A deleterious mutation in DNAJC6 encoding the neuronal-specific clathrin-uncoating co-chaperone auxilin, is associated with juvenile parkinsonism

Abstract

Parkinson disease is caused by neuronal loss in the substantia nigra which manifests by abnormality of movement, muscle tone, and postural stability. Several genes have been implicated in the pathogenesis of Parkinson disease, but the underlying molecular basis is still unknown for ∼70% of the patients. Using homozygosity mapping and whole exome sequencing we identified a deleterious mutation in DNAJC6 in two patients with juvenile parkinsonism. The mutation was associated with abnormal transcripts and marked reduced DNAJC6 mRNA level. DNAJC6 encodes the HSP40 Auxilin, a protein which is selectively expressed in neurons and confers specificity to the ATPase activity of its partner Hcs70 in clathrin uncoating. In Auxilin null mice it was previously shown that the abnormally increased retention of assembled clathrin on vesicles and in empty cages leads to impaired synaptic vesicle recycling and perturbed clathrin mediated endocytosis. Endocytosis function, studied by transferring uptake, was normal in fibroblasts from our patients, likely because of the presence of another J-domain containing partner which co-chaperones Hsc70-mediated uncoating activity in non-neuronal cells. The present report underscores the importance of the endocytic/lysosomal pathway in the pathogenesis of Parkinson disease and other forms of parkinsonism.

Figure 1. The c.801 −2 A−>G mutation in the DNAJC6 gene.
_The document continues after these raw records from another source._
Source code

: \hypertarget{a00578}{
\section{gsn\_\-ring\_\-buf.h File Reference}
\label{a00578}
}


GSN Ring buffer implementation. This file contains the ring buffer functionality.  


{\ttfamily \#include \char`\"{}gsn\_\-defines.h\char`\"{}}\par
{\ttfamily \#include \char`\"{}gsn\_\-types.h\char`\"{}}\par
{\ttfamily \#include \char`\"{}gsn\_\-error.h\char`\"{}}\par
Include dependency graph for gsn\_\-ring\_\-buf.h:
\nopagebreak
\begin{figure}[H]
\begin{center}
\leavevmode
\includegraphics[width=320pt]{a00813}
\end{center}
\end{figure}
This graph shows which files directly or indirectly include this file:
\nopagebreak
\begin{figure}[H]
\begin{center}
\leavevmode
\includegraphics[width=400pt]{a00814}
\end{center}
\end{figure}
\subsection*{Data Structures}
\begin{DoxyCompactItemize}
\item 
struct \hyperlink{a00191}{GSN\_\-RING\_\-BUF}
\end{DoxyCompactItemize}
The green arrow points at the first nucleotide of exon 7 and the mutation affects the preceding AG splice acceptor site of intron 6 which is changed to GG in the patient (A). The sequence of an obligate heterozygote is shown in (B) and that of a control in (C). Schematic representation of the mutation site at the genomic level (D) and its impact on the cDNA (E). Chromatogram of cDNA from a patient encompassing the 3′ junction of exon 6 (F) and demonstrating a transcript lacking exon 7 and another transcript where nNext to the last base of exon 6 (blue arrow) overlapping exon 8 sequence is the intronic sequences from intron 6 (c.801 −91). The normal exon 6/exon 7 spliced form is undetectable.

Figure 2. Schematic representation of clathrin-mediated endocytosis.

Plasma membrane molecules (in this case the dopamine receptor) associate with nascent clathrin-coated pits which then mature invaginate and finally pinch off to form clathrin-coated vesicles. The shedding of the coat takes place after the vesicle buds from the plasma membrane. This process is driven by Hsc70 ATP hydrolysis activity which is recruited to clathrin coats by Auxilin. The uncoated vesicle fuses with the membrane of a target compartment and delivers its cargo. Clathrin molecules are directed to the plasma membrane for re-use.

Figure 3. Family pedigree.

The patients are represented by filled symbols.